Data section ▸
**********

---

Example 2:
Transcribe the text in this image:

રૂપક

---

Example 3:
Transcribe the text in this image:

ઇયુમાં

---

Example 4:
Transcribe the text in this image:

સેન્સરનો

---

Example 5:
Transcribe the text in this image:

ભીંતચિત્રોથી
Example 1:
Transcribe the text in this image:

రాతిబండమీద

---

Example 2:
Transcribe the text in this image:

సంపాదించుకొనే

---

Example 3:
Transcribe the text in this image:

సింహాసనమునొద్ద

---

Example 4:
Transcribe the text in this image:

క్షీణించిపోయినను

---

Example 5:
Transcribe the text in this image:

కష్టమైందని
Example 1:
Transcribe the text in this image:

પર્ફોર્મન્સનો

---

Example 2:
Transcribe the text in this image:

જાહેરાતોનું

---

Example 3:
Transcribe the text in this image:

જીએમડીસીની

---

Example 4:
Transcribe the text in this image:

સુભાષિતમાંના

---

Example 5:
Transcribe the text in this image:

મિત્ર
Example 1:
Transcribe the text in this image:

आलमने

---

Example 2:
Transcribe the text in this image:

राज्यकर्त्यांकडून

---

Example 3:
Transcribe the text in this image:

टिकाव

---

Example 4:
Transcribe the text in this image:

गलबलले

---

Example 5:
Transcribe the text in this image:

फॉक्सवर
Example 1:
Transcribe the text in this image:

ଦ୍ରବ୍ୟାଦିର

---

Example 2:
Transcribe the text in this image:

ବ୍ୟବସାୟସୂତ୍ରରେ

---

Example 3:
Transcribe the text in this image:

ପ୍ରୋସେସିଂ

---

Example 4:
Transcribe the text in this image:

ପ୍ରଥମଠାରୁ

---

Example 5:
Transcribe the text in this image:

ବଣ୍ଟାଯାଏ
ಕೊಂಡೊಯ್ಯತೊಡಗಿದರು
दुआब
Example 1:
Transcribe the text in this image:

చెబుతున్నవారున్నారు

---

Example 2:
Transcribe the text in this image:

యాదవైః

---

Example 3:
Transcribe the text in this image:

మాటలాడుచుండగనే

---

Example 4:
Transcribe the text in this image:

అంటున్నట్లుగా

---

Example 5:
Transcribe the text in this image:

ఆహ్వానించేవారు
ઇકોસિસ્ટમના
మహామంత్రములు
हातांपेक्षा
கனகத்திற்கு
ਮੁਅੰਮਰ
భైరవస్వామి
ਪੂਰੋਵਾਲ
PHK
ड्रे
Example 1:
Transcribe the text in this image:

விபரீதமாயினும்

**********

Aim of the task ▸
Go through the listing and copy each line exactly.

Output ▸
---

Example 2:
Transcribe the text in this image:

રૂપક

---

Example 3:
Transcribe the text in this image:

ઇયુમાં

---

Example 4:
Transcribe the text in this image:

સેન્સરનો

---

Example 5:
Transcribe the text in this image:

ભીંતચિત્રોથી
Example 1:
Transcribe the text in this image:

రాతిబండమీద

---

Example 2:
Transcribe the text in this image:

సంపాదించుకొనే

---

Example 3:
Transcribe the text in this image:

సింహాసనమునొద్ద

---

Example 4:
Transcribe the text in this image:

క్షీణించిపోయినను

---

Example 5:
Transcribe the text in this image:

కష్టమైందని
Example 1:
Transcribe the text in this image:

પર્ફોર્મન્સનો

---

Example 2:
Transcribe the text in this image:

જાહેરાતોનું

---

Example 3:
Transcribe the text in this image:

જીએમડીસીની

---

Example 4:
Transcribe the text in this image:

સુભાષિતમાંના

---

Example 5:
Transcribe the text in this image:

મિત્ર
Example 1:
Transcribe the text in this image:

आलमने

---

Example 2:
Transcribe the text in this image:

राज्यकर्त्यांकडून

---

Example 3:
Transcribe the text in this image:

टिकाव

---

Example 4:
Transcribe the text in this image:

गलबलले

---

Example 5:
Transcribe the text in this image:

फॉक्सवर
Example 1:
Transcribe the text in this image:

ଦ୍ରବ୍ୟାଦିର

---

Example 2:
Transcribe the text in this image:

ବ୍ୟବସାୟସୂତ୍ରରେ

---

Example 3:
Transcribe the text in this image:

ପ୍ରୋସେସିଂ

---

Example 4:
Transcribe the text in this image:

ପ୍ରଥମଠାରୁ

---

Example 5:
Transcribe the text in this image:

ବଣ୍ଟାଯାଏ
ಕೊಂಡೊಯ್ಯತೊಡಗಿದರು
दुआब
Example 1:
Transcribe the text in this image:

చెబుతున్నవారున్నారు

---

Example 2:
Transcribe the text in this image:

యాదవైః

---

Example 3:
Transcribe the text in this image:

మాటలాడుచుండగనే

---

Example 4:
Transcribe the text in this image:

అంటున్నట్లుగా

---

Example 5:
Transcribe the text in this image:

ఆహ్వానించేవారు
ઇકોસિસ્ટમના
మహామంత్రములు
हातांपेक्षा
கனகத்திற்கு
ਮੁਅੰਮਰ
భైరవస్వామి
ਪੂਰੋਵਾਲ
PHK
ड्रे
Example 1:
Transcribe the text in this image:

விபரீதமாயினும்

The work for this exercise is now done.